(Stored items from a collection)
+ + + + +

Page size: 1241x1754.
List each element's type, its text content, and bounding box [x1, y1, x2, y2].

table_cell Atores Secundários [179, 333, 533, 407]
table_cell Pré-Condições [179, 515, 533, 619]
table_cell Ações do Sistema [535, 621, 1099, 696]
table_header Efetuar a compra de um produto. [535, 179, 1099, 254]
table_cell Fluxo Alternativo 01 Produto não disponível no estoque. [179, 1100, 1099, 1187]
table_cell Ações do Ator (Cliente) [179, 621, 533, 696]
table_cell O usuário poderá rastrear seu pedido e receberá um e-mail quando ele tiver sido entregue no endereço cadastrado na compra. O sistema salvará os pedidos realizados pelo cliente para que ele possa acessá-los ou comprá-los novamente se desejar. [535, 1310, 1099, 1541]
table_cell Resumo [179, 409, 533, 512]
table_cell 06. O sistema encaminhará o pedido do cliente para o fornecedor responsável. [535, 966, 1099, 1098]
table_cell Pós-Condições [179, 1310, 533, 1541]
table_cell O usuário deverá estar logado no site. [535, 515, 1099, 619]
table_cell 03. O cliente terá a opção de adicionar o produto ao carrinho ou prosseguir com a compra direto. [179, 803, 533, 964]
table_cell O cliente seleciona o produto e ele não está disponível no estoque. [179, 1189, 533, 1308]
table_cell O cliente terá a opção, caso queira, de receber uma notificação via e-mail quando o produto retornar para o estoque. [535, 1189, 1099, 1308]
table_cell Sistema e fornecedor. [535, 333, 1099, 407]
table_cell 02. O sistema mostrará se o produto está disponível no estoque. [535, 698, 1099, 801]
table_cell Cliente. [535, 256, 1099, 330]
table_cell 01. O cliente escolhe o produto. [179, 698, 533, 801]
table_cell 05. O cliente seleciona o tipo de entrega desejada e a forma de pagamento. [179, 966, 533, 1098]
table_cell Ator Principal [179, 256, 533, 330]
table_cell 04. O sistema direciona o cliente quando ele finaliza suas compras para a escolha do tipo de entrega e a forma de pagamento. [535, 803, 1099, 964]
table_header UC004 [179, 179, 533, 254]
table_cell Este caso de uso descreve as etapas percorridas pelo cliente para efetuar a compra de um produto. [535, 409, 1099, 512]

+ + + + +

→ WHAT IS BEING ASKED
Write out each line above containing "Condições".

→ OUTPUT FOR THIS EXERCISE
table_cell Pré-Condições [179, 515, 533, 619]
table_cell Pós-Condições [179, 1310, 533, 1541]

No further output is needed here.